None of the remaining columns have any missing data

In [30]:
len(top_songs['Track Name'].unique()) # There are 7791 unique Track Names

7791

In [31]:
len(top_songs['Artist Name(s)'].unique()) # There are 3691 unique Artist Names

3691

In [32]:
len(top_songs['Album Name'].unique()) # There are 6197 unique Album Names

6197

In [33]:
len(top_songs['Explicit'].unique()) # There are 2 unique options for explicit

2

In [34]:
len(top_songs['Artist Genres'].unique()) # There are 2815 unique options for Artist Genres

2815

In [35]:
# remove outliers on the higher end (values >= 600 seconds)

top_songs = (top_songs[top_songs['Track Duration (s)'] <= 600])

q = top_songs["Track Duration (s)"].quantile(0.99)
top_songs[top_songs["Track Duration (s)"] < q]

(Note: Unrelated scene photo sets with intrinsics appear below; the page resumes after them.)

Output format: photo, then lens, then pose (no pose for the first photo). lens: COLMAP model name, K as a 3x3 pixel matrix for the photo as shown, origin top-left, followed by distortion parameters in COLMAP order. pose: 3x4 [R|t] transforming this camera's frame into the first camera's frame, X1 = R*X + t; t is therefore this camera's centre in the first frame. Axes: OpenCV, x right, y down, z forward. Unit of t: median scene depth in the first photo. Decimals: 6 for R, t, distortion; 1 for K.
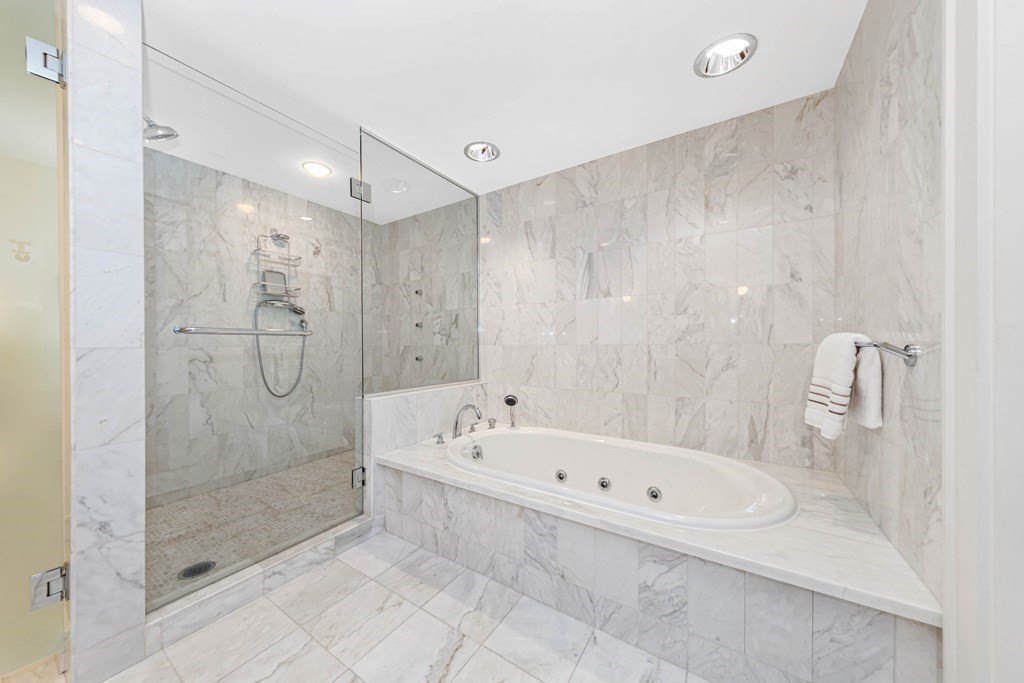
lens RADIAL K [[344.8, 0, 506.9], [0, 344.8, 345.0], [0, 0, 1]] dist [0.000325, 0.000099]
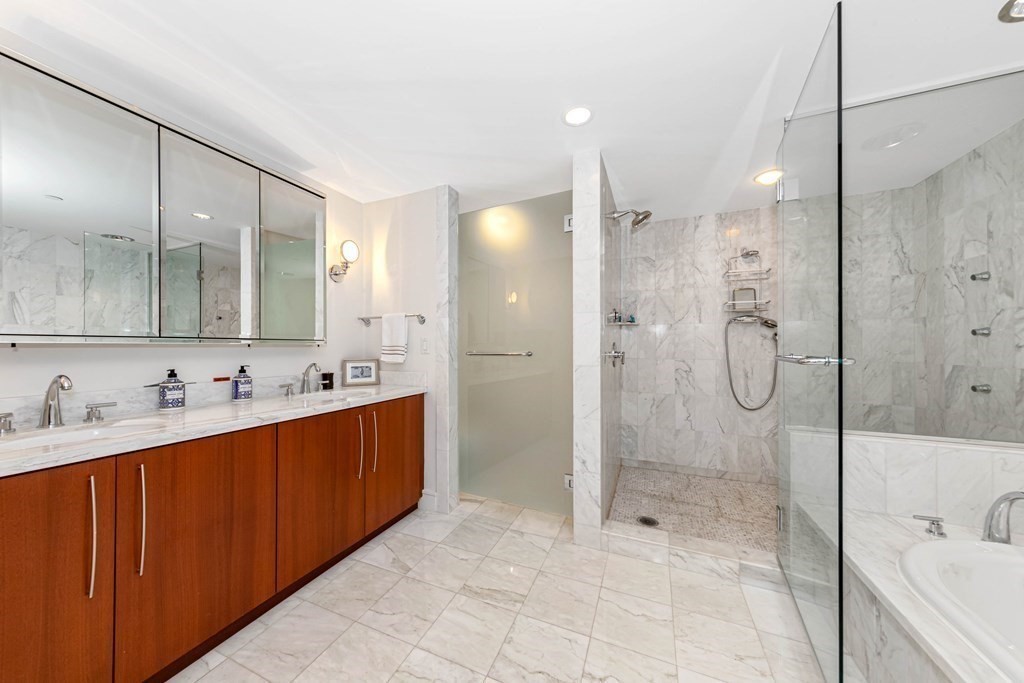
lens RADIAL K [[344.8, 0, 506.9], [0, 344.8, 345.0], [0, 0, 1]] dist [0.000325, 0.000099]
pose [[0.161189, 0.001063, -0.986923, 0.263010], [-0.001692, 0.999998, 0.000801, -0.045871], [0.986922, 0.001541, 0.161190, 0.133541]]
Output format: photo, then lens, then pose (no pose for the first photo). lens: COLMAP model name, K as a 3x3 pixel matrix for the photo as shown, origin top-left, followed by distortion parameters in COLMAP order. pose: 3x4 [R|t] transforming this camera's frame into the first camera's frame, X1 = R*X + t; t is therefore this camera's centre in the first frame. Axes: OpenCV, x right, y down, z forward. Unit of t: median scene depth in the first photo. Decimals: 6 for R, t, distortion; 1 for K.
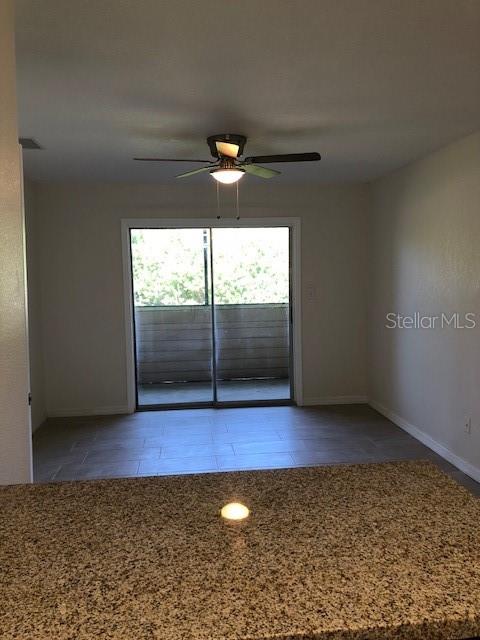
lens RADIAL K [[526.9, 0, 240.2], [0, 526.9, 311.6], [0, 0, 1]] dist [0.046212, -0.037867]
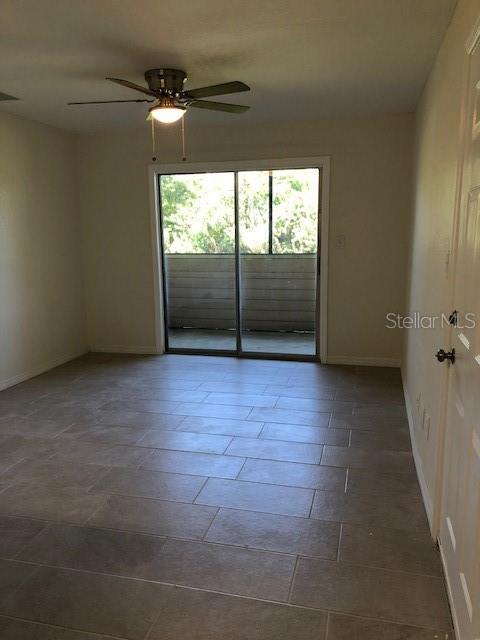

track_duration = px.histogram(top_songs, x="Track Duration (s)")
track_duration.show()

# Few outliers, The plan for now is that I will end up dropping the ones that are severe outliers



In [36]:
top_songs.head()

Unnamed: 0,Track Name,Artist Name(s),Album Name,Album Release Date,Track Duration (s),Explicit,Artist Genres
0,Justified & Ancient - Stand by the Jams,The KLF,Songs Collection,1992-08-03,216.27,False,"acid house,ambient house,big beat,hip house"
1,I Know You Want Me (Calle Ocho),Pitbull,Pitbull Starring In Rebelution,2009-10-23,237.12,False,"dance pop,miami hip hop,pop"
2,From the Bottom of My Broken Heart,Britney Spears,...Baby One More Time (Digital Deluxe Version),1999-01-12,312.533,False,"dance pop,pop"
3,Apeman - 2014 Remastered Version,The Kinks,"Lola vs. Powerman and the Moneygoround, Pt. On...",2014-10-20,233.4,False,"album rock,art rock,british invasion,classic r..."
4,You Can't Always Get What You Want,The Rolling Stones,Let It Bleed,1969-12-05,448.72,False,"album rock,british invasion,classic rock,rock"


In [37]:
# Data Dictionary:

# Track Name: name of the track
# Artist Name(s): name of the artists
# Album Name: name of the album
# Explicit: whether the song is explicit or not
# Artist genres: the genres the artist falls under
# Track duration (s): the length of the track in seconds
# Album Release Date: the date the album was released

data_dictionary = {
    'Track Name': 'name of the track',
    'Artist Name(s)': 'name of the artists',
    'Album Name': 'name of the album',
    'Explicit': 'whether the song is explicit or not',
    'Artist genres': 'the genres the artist falls under',
    'Track duration (s)': 'the length of the track in seconds',
    'Album Release Date': 'the date the album was released'
}

Ideas for UI components:
1. Implement NavBar at the top which can take user to different pages for the different data visualizations listed below
2. Multi-select dropdown or checkboxes to choose the different filters for specific data visualizations
3. Some sort of toggle button to be able to efficiently sort the interactive table by specific columns

Ideas Data Visualizations:
1. Use pie/bar graph to display the different categories of songs - can filter on artist genre, track duration, etc.
2. Show line graph of the different tracks over time and be able to hover over markers on line graph to view individual songs at the time they were released (time ranges can be set with time slider)
3. Show bar graph showing which artists have the most songs/albums in this top 10000 list - can be filtered song vs. albums
4. Show interactive table of all tracks and all their properties which can be sorted on each category (alphabetical, explicity, release date, track duration, etc.)